Why does the insecurity linger?
Recent scientific research shows that rather than dissipate, fear tends to incubate, gaining intensity over time.
Insecurity increases with each romantic rejection, causing you to look to others for something you’ve become too powerless to give yourself: esteem.

When you seek acceptance from a withholding partner, you place yourself in a one-down position, recreating the unequal dynamics you had with your parents or peers. You choreograph this scenario over and over.

Conversely, you are unable to feel anything when someone freely admires or appreciates you.

This abandonment compulsion is insidious. You didn’t know it was developing. Until now you didn’t have a name for it: Abandoholism is a new concept.

Insecurity is an aphrodisiac.
If you are a hard-core abandoholic, you’re drawn to a kind of love that is highly combustible. The hottest sex is when you’re trying to seduce a hard-to-get lover. Insecurity becomes your favorite aphrodisiac. These intoxicated states are produced when you sense emotional danger – the danger of your lover’s propensity to abandon you the minute you get attached.

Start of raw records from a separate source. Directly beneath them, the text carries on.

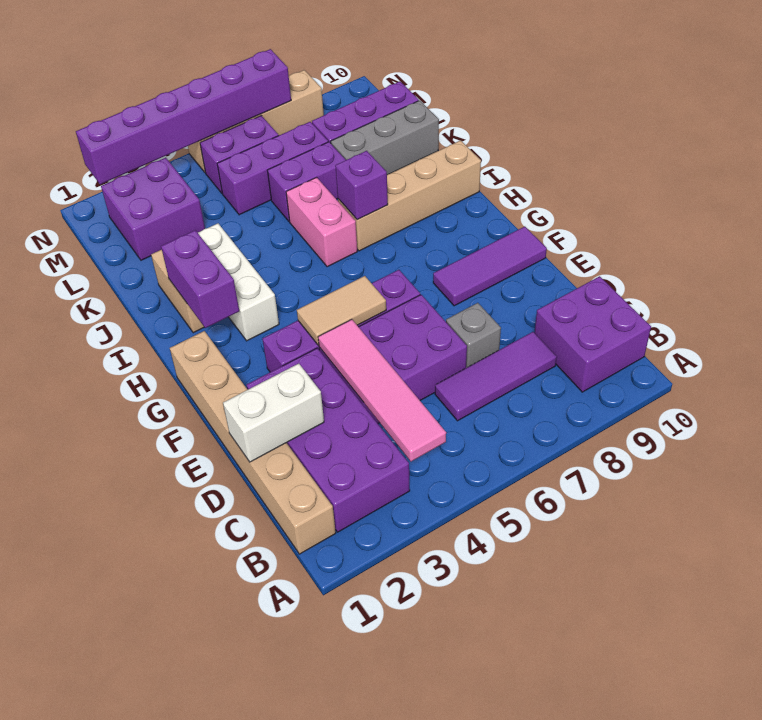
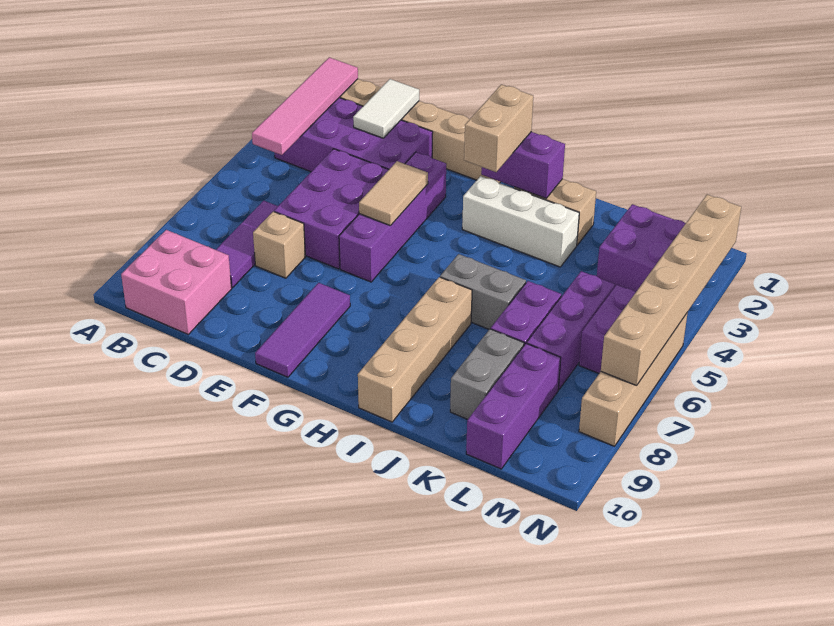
pink 1x4 tile [318,319,446,461] -> pink 1x4 tile turned to [252,57,358,155]
purple 2x2 brick [534,276,651,392] -> pink 2x2 brick [121,230,232,334]
white 1x2 brick [223,364,324,462] -> white 1x2 tile [353,79,419,138]
grey 1x1 brick [446,303,501,368] -> tan 1x1 brick [253,212,305,278]
none -> tan 1x2 brick [464,84,533,172]
pink 1x2 brick [286,177,357,267] -> grey 1x2 brick [440,254,526,329]
purple 1x1 brick [335,151,388,220] -> none
grey 1x3 brick [331,100,439,175] -> grey 1x2 brick [450,329,524,419]
purple 1x6 brick [76,49,291,184] -> tan 1x6 brick [601,195,741,386]

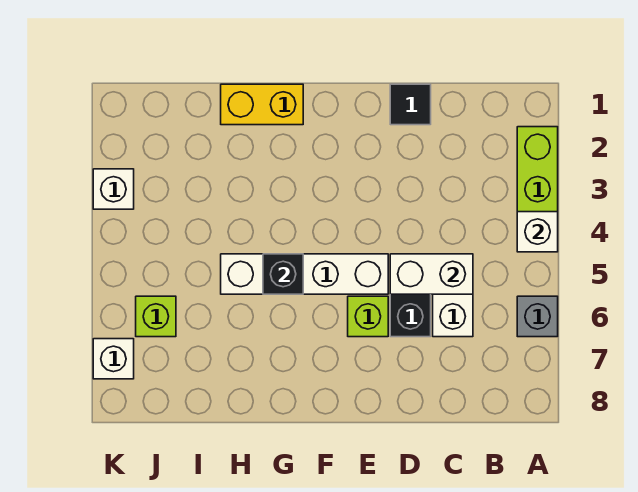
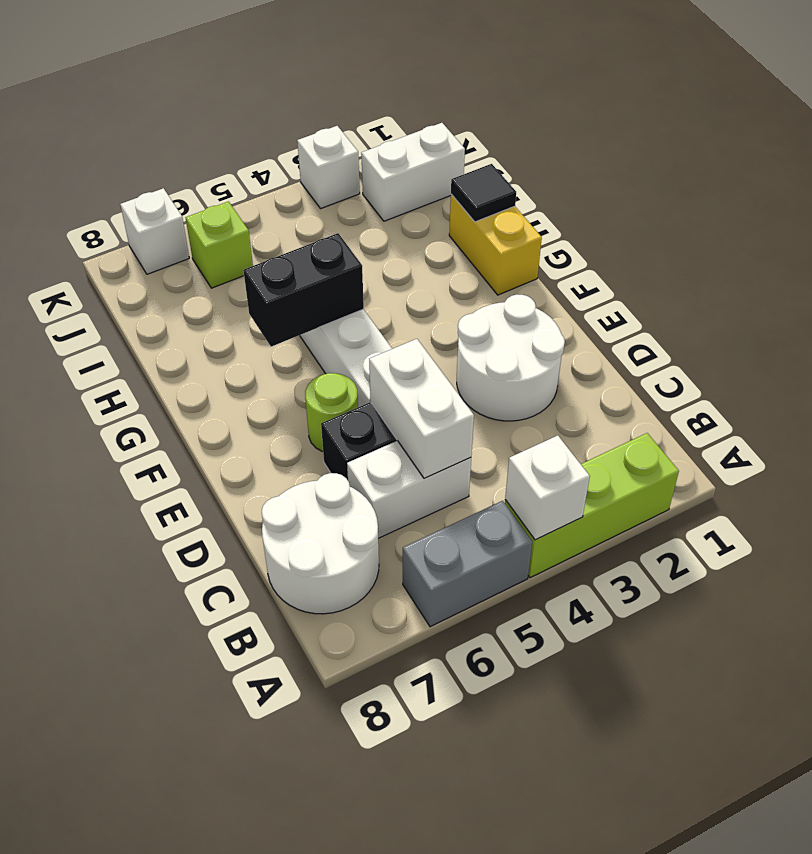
grey 1x1 brick [517,296,558,337] -> grey 1x2 brick [403,501,532,627]
none -> white 2x2 round brick [262,473,379,614]
black 1x1 tile [390,84,431,125] -> black 1x1 tile moved to [451,164,516,222]
none -> white 2x2 round brick [457,294,565,421]
lime 1x1 brick [348,296,388,337] -> lime 1x1 round brick [305,373,358,452]
black 1x1 brick [263,254,303,294] -> black 1x2 brick [243,233,364,347]
none -> white 1x2 brick [361,123,465,221]

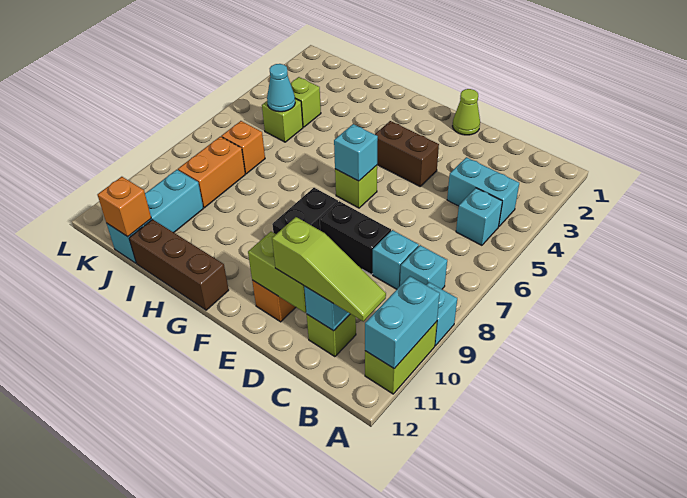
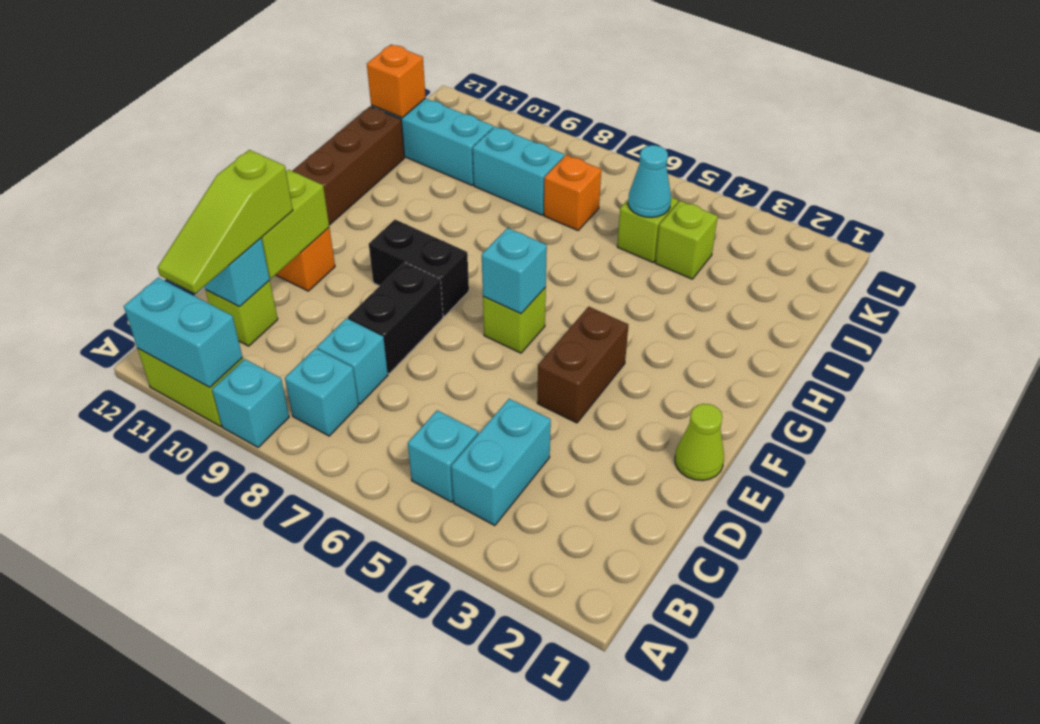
orange 1x2 brick [178,137,245,208] -> cyan 1x2 brick [473,126,564,215]

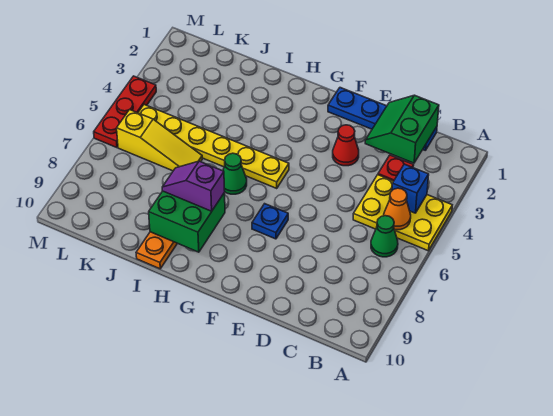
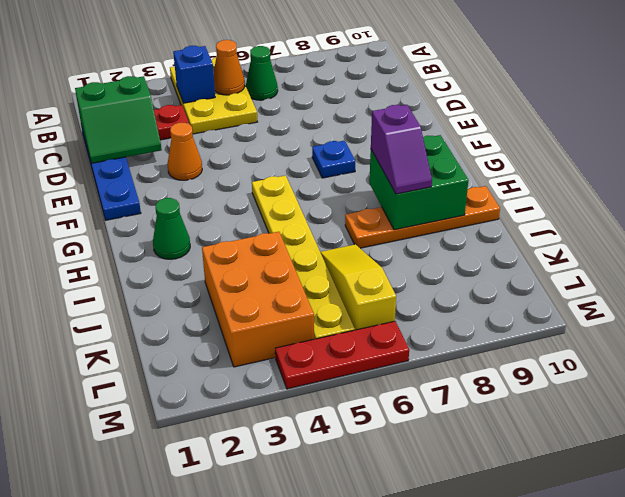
red 1x1 cone [333,125,359,166] -> orange 1x1 cone [168,123,202,180]
green 1x1 cone [223,153,247,194] -> green 1x1 cone moved to [153,198,190,259]
none -> orange 2x3 brick [202,232,314,367]

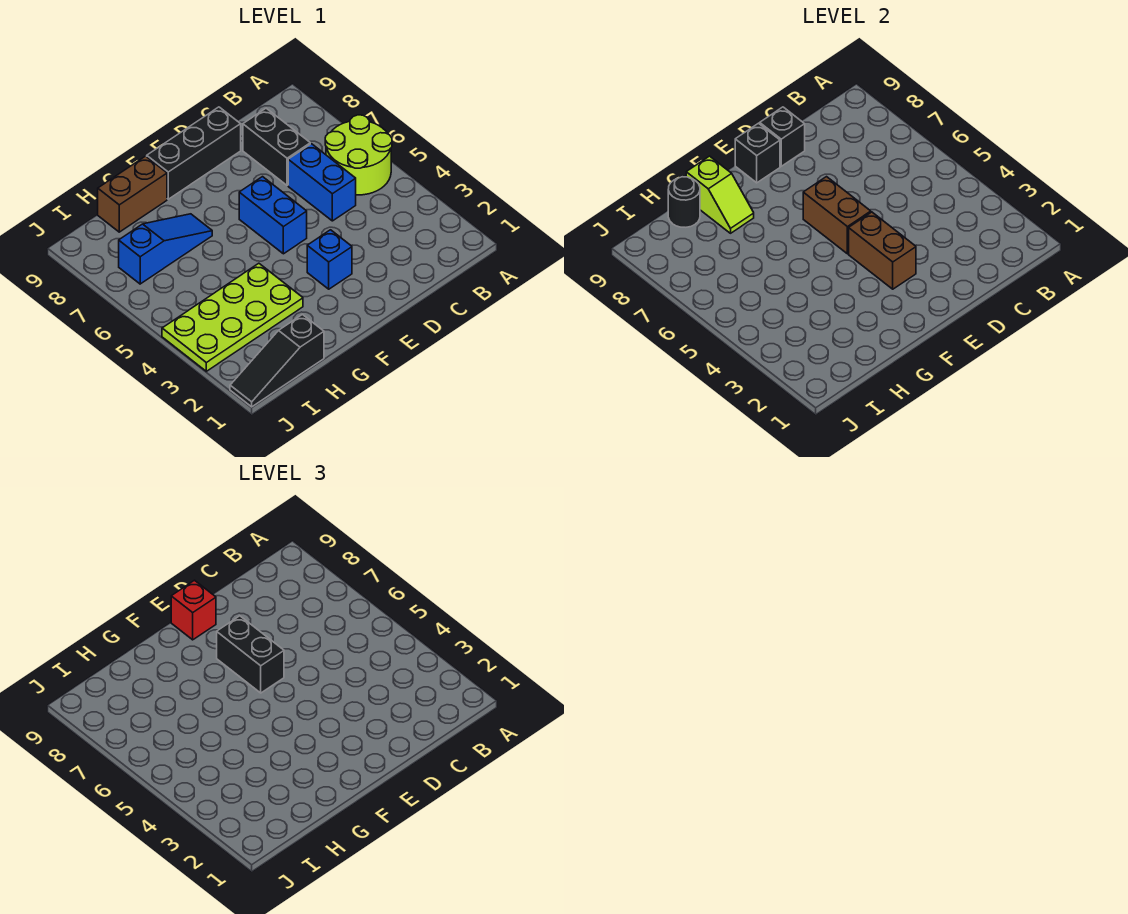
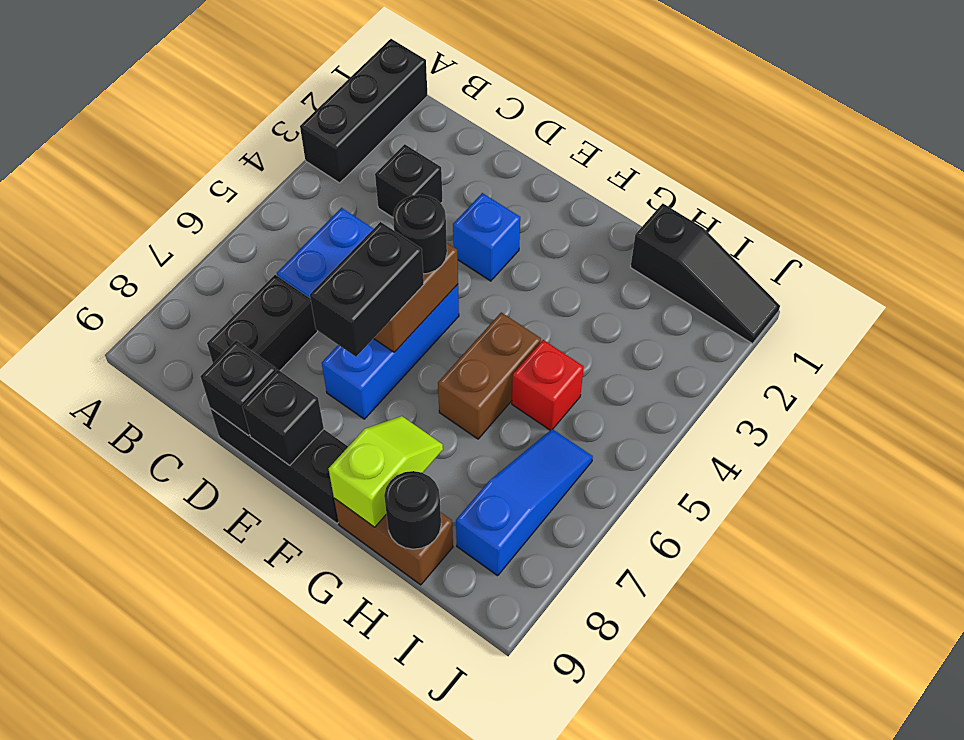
none -> black 1x3 brick [300,39,428,183]
lime 2x2 round brick [325,115,392,195] -> none
none -> black 1x1 brick [375,144,443,217]
brown 1x2 brick [849,212,916,289] -> brown 1x2 brick moved to [438,312,541,439]
blue 1x2 brick [239,177,307,254] -> blue 1x3 brick [322,284,459,419]
none -> black 1x1 round brick [393,195,447,274]
red 1x1 brick [171,580,216,640] -> red 1x1 brick moved to [512,340,584,430]
lime 2x4 plate [162,263,303,371] -> none
blue 1x3 slope [119,214,212,284] -> blue 1x3 slope turned to [456,429,593,576]

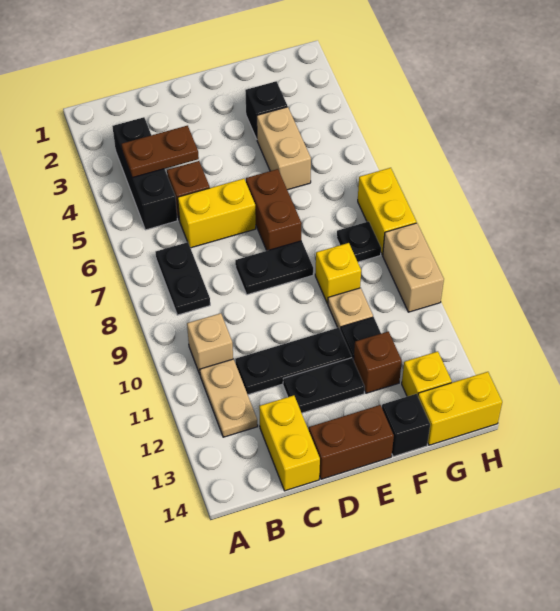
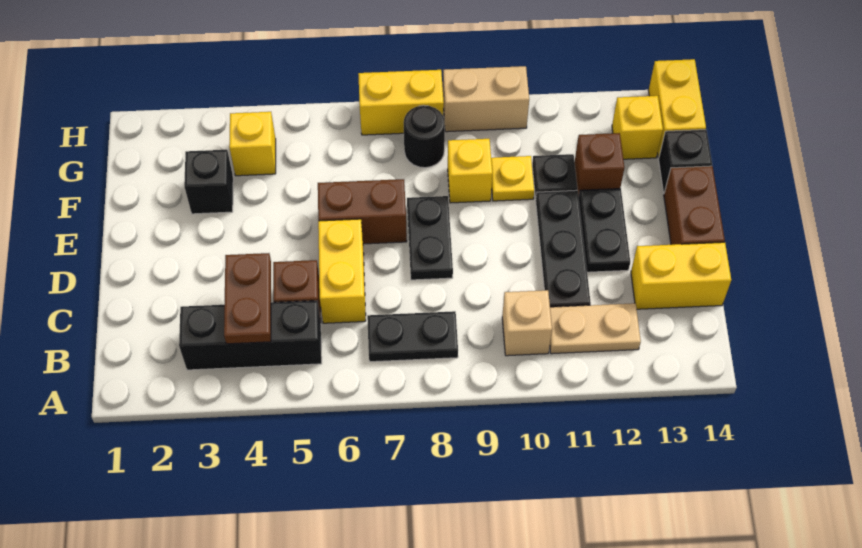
tan 1x2 brick [257,107,311,190] -> none
tan 1x1 plate [328,288,373,330] -> yellow 1x1 plate [491,156,534,201]
none -> yellow 1x1 brick [229,112,276,176]
black 1x1 plate [337,221,381,262] -> black 1x1 round brick [404,105,445,168]

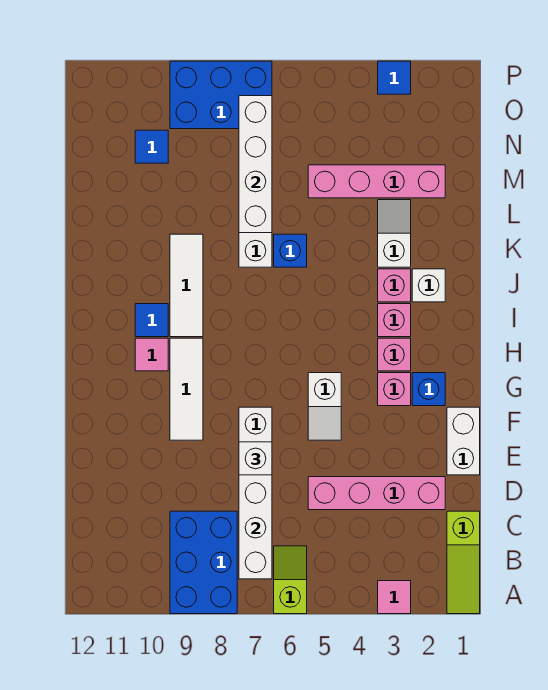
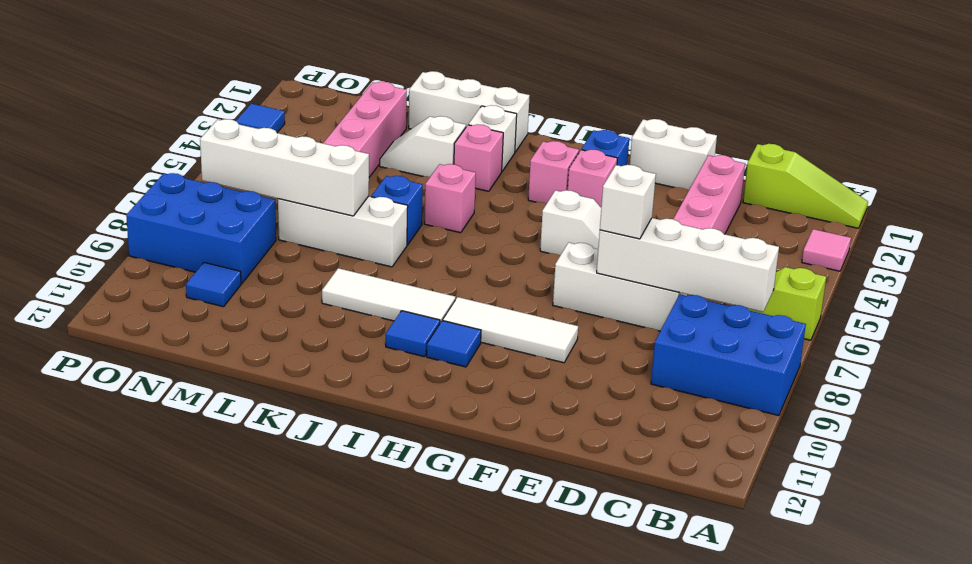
pink 1x1 tile [135,338,168,371] -> blue 1x1 tile [427,321,481,367]
pink 1x1 brick [378,304,411,337] -> pink 1x1 brick moved to [424,164,476,233]
none -> white 1x3 brick [409,71,530,152]
blue 2x3 brick [170,61,272,129] -> blue 2x3 brick turned to [126,173,276,284]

At the other end of the seesaw, you turn off and shut down when you happen to successfully win someone’s love. If your lover succumbs to your charms – heaven forbid – you suddenly feel too comfortable, too sure of him to stay interested. There’s not enough challenge to sustain your sexual energy. You interpret your turn-off as his not being right for you.

How about following your gut?
If you’re an abandoholic, following your gut is probably what got you into these patterns in the first place. Your gut gets you to pursue someone who makes your heart go pitter pat, not because he’s the right one, but because he arouses fear of abandonment. And your gut gets you to avoid someone who is truly trustworthy, because he doesn’t press the right insecurity buttons.

Enrich your mind. Follow your wisdom. But until you overcome your abandonment compulsion, don’t follow your gut – it will only get you into trouble – because your gut tells you that unavailable people are attractive.